§ **Excerpted data**
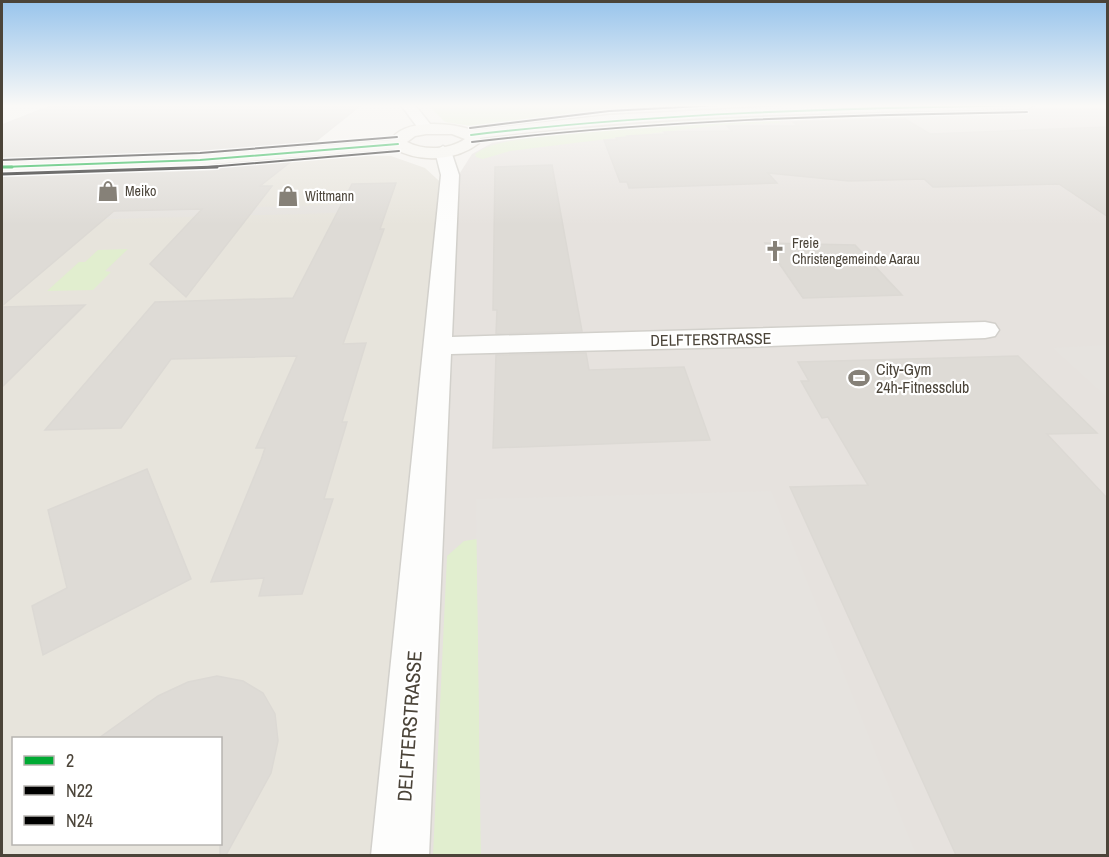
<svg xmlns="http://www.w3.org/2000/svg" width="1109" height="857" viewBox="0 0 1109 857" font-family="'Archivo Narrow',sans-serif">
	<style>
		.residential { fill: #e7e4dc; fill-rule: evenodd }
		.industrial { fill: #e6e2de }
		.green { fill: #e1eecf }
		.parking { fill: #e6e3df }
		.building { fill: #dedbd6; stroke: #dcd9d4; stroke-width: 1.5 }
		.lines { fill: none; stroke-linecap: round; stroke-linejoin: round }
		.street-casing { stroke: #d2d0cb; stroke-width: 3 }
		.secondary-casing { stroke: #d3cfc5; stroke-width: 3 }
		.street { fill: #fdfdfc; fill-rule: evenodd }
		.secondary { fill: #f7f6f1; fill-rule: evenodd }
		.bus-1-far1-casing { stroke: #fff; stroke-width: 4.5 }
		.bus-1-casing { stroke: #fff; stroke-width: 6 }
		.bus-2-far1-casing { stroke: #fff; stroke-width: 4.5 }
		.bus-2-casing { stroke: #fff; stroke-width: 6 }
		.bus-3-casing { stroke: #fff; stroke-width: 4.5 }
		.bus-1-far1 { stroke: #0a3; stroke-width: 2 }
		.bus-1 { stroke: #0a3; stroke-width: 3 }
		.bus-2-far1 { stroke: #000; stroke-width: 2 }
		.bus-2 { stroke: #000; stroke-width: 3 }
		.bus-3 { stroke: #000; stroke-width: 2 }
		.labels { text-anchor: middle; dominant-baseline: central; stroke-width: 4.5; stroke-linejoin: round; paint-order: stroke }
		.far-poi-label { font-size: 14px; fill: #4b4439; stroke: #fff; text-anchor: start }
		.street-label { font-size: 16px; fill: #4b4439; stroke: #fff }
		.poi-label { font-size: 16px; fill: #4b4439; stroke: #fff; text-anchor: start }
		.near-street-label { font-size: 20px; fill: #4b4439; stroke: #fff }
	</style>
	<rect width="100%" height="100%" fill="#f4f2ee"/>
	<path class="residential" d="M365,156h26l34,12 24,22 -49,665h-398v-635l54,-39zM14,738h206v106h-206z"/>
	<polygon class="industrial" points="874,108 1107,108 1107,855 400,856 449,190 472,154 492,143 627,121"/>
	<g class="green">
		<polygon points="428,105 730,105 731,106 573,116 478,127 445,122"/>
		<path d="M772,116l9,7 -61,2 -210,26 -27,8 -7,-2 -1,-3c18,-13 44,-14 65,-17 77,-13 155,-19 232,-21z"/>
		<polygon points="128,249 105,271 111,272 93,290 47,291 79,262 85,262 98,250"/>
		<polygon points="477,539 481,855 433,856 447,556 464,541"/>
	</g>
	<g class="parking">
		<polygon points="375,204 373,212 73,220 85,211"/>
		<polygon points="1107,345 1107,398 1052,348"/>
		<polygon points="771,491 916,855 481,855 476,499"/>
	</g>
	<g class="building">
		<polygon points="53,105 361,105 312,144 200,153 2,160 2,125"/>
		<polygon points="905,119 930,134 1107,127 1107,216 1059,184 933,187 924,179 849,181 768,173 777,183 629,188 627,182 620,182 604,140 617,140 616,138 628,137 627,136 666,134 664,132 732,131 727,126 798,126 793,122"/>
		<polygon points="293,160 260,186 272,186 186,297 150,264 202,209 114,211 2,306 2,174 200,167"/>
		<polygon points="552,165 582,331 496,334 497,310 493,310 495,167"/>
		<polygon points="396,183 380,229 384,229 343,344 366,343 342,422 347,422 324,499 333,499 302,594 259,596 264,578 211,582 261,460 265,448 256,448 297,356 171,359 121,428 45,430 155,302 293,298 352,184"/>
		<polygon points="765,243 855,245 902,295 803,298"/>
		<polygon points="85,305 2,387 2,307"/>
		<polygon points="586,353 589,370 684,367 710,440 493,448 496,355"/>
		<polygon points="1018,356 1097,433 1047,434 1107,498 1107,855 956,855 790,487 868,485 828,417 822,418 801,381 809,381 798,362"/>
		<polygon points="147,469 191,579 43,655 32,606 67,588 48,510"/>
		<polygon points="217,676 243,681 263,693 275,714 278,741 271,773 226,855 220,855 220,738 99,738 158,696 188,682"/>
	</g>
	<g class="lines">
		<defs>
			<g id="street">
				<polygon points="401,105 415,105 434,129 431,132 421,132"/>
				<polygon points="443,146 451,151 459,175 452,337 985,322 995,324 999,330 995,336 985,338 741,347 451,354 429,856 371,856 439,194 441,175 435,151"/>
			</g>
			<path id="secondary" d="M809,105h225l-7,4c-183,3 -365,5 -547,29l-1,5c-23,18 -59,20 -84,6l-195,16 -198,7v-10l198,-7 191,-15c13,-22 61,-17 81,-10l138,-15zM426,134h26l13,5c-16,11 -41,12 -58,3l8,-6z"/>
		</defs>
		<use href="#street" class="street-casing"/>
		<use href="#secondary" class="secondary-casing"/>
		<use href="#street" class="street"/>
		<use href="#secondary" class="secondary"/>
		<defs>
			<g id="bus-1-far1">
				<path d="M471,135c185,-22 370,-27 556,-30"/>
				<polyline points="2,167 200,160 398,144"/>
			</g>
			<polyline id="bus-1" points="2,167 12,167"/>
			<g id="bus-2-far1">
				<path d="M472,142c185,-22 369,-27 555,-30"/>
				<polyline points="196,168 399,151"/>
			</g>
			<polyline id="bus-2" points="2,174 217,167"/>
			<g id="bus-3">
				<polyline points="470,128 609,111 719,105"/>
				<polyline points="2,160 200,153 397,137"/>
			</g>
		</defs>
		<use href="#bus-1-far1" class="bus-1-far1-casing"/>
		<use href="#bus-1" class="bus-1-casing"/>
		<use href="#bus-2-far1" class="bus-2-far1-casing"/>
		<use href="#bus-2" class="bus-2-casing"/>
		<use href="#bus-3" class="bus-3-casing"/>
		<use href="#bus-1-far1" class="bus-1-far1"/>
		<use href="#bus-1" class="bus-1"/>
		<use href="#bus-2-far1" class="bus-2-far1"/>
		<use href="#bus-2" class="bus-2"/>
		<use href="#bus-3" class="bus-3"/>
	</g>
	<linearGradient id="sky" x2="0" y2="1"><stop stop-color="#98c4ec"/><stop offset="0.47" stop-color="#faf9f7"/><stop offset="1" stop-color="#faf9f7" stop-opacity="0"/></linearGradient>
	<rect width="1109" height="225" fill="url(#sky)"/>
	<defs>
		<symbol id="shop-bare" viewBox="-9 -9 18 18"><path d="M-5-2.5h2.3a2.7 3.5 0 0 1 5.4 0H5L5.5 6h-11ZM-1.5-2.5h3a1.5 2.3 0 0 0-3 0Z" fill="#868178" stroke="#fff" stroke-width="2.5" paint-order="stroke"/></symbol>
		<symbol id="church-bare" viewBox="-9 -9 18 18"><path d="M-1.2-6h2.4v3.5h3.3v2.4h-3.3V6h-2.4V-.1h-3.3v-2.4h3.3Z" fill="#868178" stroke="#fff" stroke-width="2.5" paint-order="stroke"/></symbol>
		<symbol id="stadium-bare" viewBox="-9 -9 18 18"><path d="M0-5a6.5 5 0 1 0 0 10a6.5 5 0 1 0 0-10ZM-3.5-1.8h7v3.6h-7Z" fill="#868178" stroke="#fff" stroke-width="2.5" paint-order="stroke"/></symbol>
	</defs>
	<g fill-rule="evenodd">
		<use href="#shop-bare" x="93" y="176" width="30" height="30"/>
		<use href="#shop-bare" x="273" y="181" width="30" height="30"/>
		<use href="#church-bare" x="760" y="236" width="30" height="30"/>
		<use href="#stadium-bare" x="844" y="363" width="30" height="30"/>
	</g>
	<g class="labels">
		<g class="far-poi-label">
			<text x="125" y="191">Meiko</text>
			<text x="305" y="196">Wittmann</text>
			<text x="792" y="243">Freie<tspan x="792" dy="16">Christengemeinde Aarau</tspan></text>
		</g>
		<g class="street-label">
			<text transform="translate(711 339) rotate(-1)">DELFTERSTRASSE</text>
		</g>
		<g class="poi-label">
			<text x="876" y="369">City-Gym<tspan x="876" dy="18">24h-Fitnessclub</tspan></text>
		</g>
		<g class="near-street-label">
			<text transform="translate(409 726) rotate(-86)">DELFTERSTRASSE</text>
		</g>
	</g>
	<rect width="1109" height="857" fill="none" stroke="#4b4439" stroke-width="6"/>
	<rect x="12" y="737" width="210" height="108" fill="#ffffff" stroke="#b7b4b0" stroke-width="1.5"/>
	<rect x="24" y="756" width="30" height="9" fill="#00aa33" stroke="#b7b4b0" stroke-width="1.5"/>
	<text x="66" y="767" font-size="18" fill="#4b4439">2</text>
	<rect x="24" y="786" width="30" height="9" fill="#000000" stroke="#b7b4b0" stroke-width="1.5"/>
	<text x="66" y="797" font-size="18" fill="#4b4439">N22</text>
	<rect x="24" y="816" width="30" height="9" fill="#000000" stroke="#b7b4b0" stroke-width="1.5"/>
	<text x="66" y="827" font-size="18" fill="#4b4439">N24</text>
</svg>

* * *

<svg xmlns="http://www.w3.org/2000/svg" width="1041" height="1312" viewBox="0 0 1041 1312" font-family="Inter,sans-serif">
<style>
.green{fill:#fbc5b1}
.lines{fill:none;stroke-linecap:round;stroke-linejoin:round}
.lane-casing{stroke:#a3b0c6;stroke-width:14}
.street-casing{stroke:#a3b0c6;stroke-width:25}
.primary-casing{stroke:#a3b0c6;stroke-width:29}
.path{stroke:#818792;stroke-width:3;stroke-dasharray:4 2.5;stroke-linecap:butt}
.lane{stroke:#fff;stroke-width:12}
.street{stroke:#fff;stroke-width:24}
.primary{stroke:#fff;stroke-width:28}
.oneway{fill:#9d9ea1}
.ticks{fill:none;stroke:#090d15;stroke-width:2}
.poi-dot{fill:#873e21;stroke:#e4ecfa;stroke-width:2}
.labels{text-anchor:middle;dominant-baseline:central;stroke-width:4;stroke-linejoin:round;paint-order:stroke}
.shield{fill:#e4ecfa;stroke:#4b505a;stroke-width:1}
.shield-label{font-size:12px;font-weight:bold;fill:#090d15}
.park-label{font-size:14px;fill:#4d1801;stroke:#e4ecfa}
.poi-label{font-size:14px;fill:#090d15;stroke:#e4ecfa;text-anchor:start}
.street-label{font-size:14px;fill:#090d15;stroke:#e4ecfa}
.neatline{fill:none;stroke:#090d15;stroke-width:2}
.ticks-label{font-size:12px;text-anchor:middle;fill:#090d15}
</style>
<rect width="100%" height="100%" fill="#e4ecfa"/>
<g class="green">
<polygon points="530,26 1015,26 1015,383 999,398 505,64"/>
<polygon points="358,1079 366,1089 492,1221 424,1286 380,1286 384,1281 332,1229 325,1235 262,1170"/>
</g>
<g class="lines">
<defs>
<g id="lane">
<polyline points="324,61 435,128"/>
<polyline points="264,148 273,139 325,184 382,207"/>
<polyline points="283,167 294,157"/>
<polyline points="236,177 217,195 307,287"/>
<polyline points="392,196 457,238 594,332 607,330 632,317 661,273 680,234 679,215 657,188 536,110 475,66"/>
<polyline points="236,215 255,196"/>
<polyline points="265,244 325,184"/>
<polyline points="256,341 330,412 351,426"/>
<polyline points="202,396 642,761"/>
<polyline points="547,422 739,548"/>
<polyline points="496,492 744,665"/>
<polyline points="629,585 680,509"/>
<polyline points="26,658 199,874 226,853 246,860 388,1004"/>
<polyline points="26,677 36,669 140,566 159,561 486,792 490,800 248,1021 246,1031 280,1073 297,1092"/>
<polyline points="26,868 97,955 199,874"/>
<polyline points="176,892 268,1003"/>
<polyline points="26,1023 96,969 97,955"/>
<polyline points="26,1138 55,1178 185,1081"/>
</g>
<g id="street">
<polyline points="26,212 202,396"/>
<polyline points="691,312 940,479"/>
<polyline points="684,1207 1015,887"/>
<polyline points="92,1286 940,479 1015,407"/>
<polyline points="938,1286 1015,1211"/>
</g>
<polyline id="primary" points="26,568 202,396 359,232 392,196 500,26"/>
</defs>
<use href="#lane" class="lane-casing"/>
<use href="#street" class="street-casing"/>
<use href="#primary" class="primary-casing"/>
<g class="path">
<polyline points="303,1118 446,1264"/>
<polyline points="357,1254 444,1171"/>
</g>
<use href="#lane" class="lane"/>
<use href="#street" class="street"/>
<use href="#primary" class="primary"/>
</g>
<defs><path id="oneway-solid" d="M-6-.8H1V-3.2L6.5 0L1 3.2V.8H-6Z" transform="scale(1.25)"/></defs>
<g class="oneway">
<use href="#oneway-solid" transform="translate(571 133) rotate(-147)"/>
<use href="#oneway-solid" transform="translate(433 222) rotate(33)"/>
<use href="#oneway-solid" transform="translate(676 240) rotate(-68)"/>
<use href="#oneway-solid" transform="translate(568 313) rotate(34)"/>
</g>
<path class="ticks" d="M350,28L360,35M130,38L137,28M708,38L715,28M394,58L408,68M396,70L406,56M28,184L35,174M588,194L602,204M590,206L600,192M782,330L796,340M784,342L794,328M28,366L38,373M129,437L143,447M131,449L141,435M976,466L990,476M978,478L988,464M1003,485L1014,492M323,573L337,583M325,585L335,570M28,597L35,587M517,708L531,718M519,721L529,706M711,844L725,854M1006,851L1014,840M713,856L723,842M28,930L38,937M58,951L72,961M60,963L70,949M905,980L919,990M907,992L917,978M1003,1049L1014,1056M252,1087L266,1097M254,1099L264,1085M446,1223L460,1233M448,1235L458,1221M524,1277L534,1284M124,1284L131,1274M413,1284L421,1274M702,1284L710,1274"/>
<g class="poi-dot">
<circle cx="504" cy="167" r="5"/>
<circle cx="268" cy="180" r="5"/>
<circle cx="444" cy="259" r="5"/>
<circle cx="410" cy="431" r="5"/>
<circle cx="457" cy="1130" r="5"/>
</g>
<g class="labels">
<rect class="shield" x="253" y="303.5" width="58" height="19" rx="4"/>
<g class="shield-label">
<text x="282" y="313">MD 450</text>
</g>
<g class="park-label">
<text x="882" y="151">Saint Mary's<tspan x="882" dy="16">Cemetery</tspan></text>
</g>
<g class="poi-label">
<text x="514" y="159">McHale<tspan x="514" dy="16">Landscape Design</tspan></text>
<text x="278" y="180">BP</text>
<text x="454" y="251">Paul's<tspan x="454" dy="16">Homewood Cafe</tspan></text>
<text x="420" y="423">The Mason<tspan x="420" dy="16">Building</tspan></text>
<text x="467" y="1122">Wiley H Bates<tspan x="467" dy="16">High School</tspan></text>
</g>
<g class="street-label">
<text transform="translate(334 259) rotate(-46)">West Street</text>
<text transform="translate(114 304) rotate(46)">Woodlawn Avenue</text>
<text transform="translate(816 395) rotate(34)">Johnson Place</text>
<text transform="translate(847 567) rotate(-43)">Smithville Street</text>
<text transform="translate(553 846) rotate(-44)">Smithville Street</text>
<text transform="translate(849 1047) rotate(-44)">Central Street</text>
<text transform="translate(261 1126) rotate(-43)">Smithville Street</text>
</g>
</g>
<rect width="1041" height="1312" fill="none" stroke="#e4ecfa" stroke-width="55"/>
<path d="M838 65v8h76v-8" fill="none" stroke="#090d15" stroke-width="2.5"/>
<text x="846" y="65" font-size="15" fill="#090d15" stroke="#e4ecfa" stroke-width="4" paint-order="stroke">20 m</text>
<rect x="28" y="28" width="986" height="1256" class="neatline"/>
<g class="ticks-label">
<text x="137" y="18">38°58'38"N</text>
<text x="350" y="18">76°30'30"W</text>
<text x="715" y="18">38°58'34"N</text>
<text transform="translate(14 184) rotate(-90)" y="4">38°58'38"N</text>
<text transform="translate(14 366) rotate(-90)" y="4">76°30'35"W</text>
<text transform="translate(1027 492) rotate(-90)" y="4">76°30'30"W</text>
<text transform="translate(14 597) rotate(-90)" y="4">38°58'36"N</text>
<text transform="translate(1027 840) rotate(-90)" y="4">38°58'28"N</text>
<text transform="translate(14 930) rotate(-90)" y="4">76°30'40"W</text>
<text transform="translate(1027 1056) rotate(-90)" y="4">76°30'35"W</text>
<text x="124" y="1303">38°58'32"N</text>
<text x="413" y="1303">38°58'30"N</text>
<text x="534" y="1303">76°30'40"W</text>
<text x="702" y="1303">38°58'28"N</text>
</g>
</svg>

§ **The task**
When the word "lines" appears in a line of the listing, copy that line.

§ **Result**
		.lines { fill: none; stroke-linecap: round; stroke-linejoin: round }
	<g class="lines">
.lines{fill:none;stroke-linecap:round;stroke-linejoin:round}
<g class="lines">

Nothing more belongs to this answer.